-------- RECORDS SHOWN --------
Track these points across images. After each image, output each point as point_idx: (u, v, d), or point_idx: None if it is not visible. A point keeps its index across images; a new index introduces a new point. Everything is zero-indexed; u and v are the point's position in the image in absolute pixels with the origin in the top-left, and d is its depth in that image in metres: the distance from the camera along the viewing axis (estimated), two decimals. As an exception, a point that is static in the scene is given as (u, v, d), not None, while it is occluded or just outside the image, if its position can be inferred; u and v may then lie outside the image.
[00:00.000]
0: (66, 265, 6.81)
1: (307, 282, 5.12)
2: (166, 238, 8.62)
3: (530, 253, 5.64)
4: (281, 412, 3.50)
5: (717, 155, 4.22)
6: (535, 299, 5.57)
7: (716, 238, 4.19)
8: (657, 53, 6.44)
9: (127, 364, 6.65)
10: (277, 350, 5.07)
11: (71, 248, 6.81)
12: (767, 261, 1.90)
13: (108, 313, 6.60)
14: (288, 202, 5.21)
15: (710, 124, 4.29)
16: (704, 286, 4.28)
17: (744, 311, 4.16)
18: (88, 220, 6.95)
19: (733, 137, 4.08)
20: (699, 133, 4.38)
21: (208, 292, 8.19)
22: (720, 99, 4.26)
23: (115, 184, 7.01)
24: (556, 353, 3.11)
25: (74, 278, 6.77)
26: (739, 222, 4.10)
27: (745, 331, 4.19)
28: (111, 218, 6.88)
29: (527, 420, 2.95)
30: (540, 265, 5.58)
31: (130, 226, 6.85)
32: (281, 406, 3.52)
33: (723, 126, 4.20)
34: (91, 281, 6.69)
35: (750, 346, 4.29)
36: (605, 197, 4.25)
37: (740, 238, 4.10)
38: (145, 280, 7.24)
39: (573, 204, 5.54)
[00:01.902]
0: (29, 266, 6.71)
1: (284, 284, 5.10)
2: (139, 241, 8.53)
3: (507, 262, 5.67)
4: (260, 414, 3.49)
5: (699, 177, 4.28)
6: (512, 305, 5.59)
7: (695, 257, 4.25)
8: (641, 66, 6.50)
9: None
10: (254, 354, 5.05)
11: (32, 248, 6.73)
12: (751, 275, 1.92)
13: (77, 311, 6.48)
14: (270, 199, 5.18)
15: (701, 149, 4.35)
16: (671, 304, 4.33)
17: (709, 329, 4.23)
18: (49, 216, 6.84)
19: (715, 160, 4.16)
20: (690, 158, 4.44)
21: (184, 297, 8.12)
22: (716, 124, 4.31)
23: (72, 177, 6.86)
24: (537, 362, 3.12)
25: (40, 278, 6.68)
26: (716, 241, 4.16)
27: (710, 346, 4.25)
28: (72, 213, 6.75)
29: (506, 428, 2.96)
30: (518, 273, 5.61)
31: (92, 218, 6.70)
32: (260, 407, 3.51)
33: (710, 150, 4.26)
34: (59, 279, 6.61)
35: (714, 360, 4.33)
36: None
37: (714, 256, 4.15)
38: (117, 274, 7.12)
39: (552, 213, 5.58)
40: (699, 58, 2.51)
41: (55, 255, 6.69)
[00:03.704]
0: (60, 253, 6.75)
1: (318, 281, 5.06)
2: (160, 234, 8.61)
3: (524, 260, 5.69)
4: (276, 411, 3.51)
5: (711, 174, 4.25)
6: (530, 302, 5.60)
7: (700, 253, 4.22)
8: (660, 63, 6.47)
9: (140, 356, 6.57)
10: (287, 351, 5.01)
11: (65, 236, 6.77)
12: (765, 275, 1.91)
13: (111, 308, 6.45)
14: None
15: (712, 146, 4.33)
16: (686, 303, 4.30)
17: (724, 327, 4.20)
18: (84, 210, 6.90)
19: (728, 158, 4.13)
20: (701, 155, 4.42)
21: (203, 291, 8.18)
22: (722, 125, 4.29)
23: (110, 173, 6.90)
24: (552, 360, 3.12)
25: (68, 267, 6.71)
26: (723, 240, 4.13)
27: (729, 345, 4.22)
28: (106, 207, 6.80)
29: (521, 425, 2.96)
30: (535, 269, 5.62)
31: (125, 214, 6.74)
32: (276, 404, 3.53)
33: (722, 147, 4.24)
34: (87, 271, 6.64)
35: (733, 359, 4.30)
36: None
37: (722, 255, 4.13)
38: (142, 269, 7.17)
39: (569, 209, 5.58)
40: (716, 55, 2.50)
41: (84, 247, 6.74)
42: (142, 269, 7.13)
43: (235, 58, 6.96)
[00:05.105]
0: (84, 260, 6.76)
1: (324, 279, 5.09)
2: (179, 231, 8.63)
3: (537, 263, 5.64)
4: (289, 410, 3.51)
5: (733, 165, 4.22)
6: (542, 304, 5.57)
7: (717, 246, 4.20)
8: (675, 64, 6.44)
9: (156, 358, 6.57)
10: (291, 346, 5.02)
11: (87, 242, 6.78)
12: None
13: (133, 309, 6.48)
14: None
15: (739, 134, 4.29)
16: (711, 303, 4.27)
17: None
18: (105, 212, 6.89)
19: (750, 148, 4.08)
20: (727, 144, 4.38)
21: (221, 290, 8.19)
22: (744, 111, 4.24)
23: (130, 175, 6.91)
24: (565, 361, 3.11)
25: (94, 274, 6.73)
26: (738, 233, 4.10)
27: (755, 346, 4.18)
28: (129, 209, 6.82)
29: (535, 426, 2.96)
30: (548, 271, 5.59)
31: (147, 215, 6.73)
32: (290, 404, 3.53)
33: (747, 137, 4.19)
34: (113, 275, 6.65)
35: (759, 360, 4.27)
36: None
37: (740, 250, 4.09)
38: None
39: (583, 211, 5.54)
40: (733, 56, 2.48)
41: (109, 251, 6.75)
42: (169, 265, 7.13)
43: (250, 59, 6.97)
--------
-------- RECORDS SHOWN --------
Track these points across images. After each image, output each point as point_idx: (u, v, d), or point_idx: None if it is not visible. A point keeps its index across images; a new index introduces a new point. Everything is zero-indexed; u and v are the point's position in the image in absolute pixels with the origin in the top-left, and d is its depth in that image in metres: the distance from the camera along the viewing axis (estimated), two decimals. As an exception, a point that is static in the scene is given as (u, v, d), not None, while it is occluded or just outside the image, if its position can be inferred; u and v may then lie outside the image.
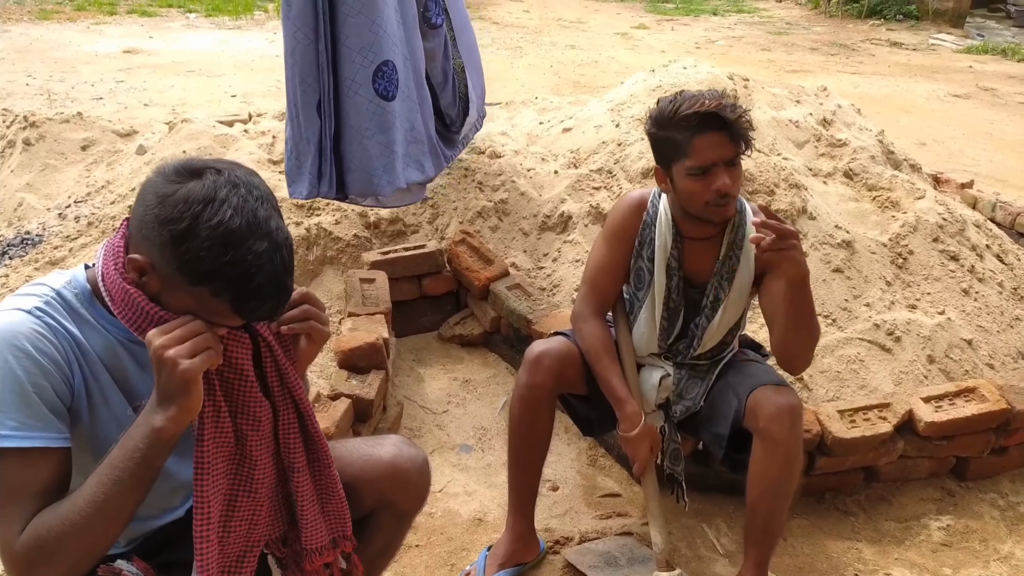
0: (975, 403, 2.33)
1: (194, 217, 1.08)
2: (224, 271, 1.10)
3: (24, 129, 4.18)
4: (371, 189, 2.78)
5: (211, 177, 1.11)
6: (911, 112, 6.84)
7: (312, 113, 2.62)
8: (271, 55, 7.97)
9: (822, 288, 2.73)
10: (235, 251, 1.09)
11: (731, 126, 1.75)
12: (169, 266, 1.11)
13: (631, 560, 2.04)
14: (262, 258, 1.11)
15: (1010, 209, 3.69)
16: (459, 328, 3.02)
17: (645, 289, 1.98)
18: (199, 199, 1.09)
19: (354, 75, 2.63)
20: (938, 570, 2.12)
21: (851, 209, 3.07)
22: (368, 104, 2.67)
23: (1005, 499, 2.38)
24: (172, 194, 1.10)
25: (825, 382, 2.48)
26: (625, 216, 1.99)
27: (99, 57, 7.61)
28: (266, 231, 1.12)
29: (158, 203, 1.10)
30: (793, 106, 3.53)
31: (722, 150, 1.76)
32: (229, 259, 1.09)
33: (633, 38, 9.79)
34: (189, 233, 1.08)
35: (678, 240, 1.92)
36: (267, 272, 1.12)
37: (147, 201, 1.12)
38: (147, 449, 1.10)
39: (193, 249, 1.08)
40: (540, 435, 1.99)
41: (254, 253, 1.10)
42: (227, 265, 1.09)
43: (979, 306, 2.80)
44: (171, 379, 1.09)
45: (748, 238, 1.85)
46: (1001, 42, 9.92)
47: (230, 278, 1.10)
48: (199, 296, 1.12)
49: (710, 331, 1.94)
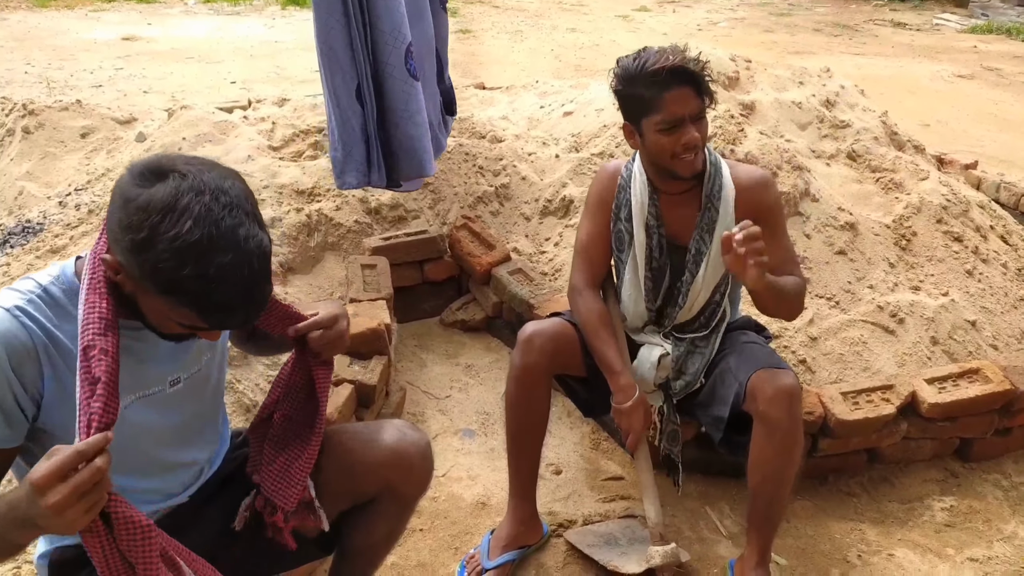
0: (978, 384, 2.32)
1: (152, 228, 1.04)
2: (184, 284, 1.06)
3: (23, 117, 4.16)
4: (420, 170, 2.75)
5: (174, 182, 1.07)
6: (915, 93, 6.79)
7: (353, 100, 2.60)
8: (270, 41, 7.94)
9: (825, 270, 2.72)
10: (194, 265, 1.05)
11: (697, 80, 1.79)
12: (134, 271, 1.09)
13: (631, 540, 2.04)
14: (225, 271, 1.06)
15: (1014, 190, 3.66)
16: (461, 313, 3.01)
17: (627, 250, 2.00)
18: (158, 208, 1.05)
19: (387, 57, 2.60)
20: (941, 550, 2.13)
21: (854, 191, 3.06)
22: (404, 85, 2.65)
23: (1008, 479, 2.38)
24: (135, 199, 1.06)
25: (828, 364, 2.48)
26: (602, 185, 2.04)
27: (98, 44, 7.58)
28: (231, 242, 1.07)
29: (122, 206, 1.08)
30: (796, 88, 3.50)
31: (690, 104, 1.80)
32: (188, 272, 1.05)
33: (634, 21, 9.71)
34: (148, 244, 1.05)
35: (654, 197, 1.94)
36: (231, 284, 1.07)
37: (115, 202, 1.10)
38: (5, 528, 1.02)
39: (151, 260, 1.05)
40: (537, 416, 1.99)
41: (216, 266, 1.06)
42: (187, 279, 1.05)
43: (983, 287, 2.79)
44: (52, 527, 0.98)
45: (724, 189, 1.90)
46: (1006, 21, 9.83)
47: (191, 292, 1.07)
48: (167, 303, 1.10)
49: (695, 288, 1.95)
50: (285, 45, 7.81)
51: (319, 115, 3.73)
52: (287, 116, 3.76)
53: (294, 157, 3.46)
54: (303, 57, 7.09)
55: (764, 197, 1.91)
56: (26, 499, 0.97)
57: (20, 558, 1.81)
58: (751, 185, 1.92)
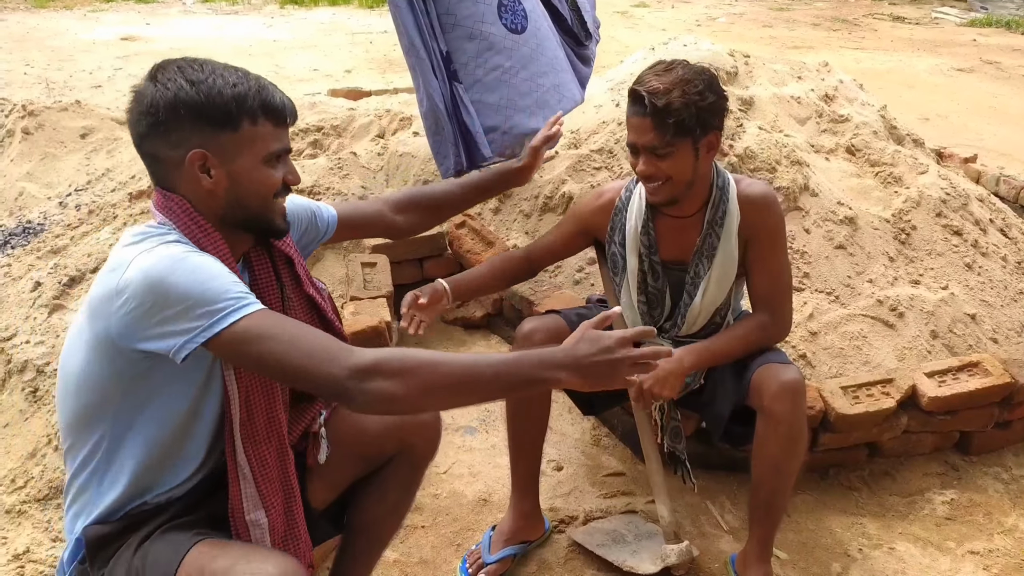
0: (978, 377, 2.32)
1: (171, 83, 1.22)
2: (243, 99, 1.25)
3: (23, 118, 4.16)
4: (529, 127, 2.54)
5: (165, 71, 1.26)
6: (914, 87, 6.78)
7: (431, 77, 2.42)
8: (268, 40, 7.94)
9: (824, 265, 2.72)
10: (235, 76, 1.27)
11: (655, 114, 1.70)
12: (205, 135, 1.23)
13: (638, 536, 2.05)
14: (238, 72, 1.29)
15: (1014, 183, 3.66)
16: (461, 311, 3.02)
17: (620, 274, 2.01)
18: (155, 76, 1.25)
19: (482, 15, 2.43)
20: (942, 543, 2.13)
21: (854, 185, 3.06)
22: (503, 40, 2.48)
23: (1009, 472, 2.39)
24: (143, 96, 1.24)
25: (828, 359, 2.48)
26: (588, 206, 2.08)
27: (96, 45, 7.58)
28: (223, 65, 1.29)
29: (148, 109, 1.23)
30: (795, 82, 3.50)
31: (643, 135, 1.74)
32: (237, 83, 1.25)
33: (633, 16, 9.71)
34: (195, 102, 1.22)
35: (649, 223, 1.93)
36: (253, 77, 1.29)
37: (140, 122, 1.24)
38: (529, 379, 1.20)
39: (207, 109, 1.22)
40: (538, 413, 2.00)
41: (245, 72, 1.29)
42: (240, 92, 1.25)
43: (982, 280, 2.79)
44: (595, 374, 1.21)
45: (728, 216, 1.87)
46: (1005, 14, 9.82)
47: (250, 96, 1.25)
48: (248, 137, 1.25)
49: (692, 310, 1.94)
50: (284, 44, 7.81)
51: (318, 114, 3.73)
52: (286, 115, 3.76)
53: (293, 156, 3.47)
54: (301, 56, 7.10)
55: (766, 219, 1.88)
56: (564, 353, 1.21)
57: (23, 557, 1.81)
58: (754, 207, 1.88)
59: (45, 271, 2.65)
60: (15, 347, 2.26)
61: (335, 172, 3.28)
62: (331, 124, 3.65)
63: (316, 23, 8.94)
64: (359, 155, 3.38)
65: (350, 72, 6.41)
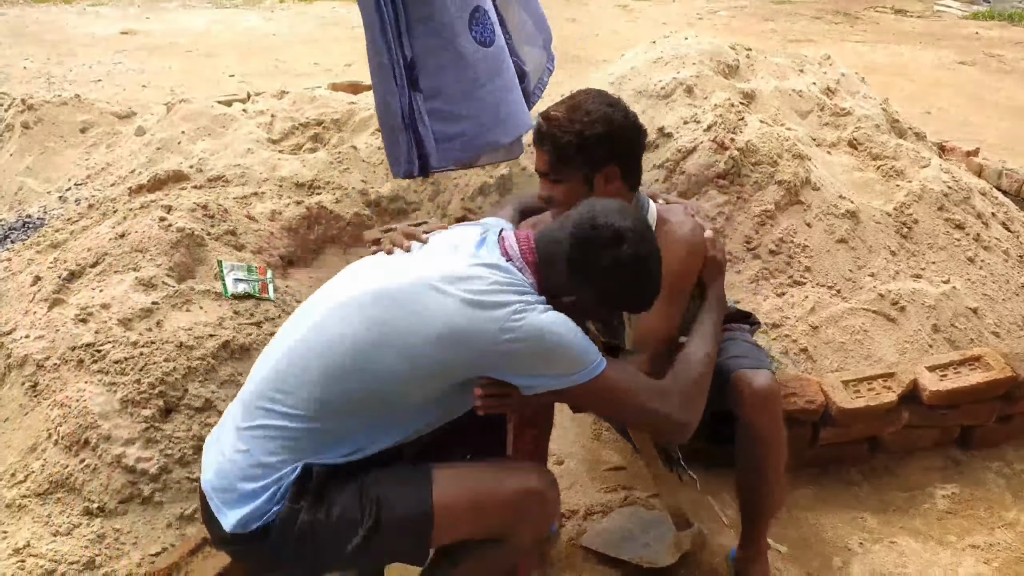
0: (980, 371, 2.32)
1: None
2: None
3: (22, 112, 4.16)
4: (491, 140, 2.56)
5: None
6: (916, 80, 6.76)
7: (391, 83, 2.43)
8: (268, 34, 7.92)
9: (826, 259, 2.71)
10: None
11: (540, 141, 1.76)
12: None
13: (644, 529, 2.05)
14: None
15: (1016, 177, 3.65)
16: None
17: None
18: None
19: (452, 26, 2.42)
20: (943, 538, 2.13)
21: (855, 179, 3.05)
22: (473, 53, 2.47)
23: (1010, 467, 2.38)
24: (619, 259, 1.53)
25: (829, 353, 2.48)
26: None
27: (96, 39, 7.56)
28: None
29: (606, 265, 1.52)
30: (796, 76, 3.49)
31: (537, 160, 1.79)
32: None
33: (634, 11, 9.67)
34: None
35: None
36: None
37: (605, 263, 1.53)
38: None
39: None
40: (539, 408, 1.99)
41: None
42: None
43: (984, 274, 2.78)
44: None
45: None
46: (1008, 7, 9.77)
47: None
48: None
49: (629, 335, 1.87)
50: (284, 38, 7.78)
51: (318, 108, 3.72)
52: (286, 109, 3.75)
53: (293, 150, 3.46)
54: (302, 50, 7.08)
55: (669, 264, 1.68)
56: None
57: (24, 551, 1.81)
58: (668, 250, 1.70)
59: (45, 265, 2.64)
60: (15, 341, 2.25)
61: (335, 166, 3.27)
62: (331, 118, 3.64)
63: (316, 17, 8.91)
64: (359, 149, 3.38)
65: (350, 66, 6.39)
--------
TASK:
In the entries above, find the line holding "32: (229, 259, 1.09)" and the line holding "45: (748, 238, 1.85)", then retype exactly those two lines and every line between them, and nothing else.

SOLUTION FOR THIS EXERCISE:
32: (229, 259, 1.09)
33: (633, 38, 9.79)
34: (189, 233, 1.08)
35: (678, 240, 1.92)
36: (267, 272, 1.12)
37: (147, 201, 1.12)
38: (147, 449, 1.10)
39: (193, 249, 1.08)
40: (540, 435, 1.99)
41: (254, 253, 1.10)
42: (227, 265, 1.09)
43: (979, 306, 2.80)
44: (171, 379, 1.09)
45: (748, 238, 1.85)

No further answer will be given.